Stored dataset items
______________________________

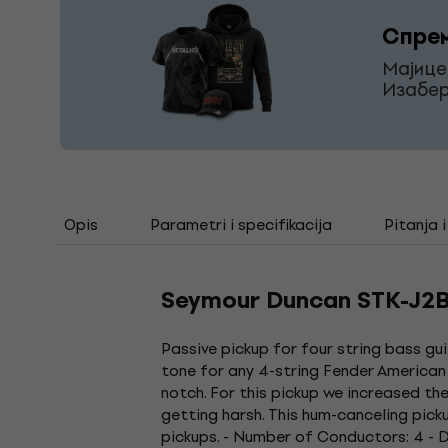
Спрем
Мајице
Изабер
Opis
Parametri i specifikacija
Pitanja 
Seymour Duncan STK-J2B 
Passive pickup for four string bass g
tone for any 4-string Fender American
notch. For this pickup we increased t
getting harsh. This hum-canceling pic
pickups. - Number of Conductors: 4 - D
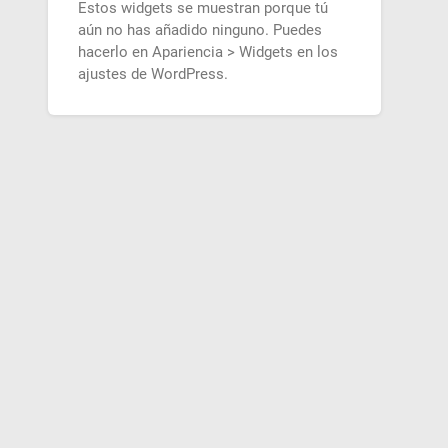
Estos widgets se muestran porque tú
aún no has añadido ninguno. Puedes
hacerlo en Apariencia > Widgets en los
ajustes de WordPress.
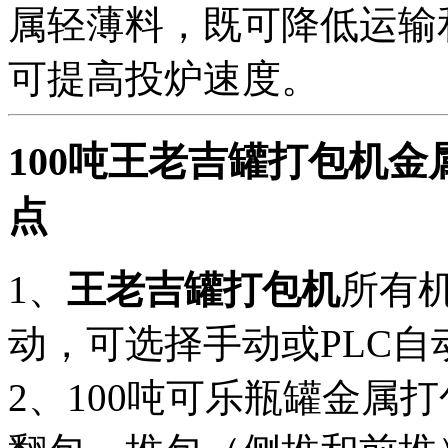
属轻薄料，既可降低运输
可提高投炉速度。
100吨王老吉罐打包机
点
1、
王老吉罐打包机
所有
动，可选择手动或PLC自
2、100吨可乐瓶罐金属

______________________________

WHAT TO PRODUCE: Reproduce the records above word for word, without the images.

THE COMPLETED TASK:
Спрем
Мајице
Изабер
Opis
Parametri i specifikacija
Pitanja 
Seymour Duncan STK-J2B 
Passive pickup for four string bass g
tone for any 4-string Fender American
notch. For this pickup we increased t
getting harsh. This hum-canceling pic
pickups. - Number of Conductors: 4 - D
Estos widgets se muestran porque tú
aún no has añadido ninguno. Puedes
hacerlo en Apariencia > Widgets en los
ajustes de WordPress.
属轻薄料，既可降低运输
可提高投炉速度。
100吨王老吉罐打包机
点
1、
王老吉罐打包机
所有
动，可选择手动或PLC自
2、100吨可乐瓶罐金属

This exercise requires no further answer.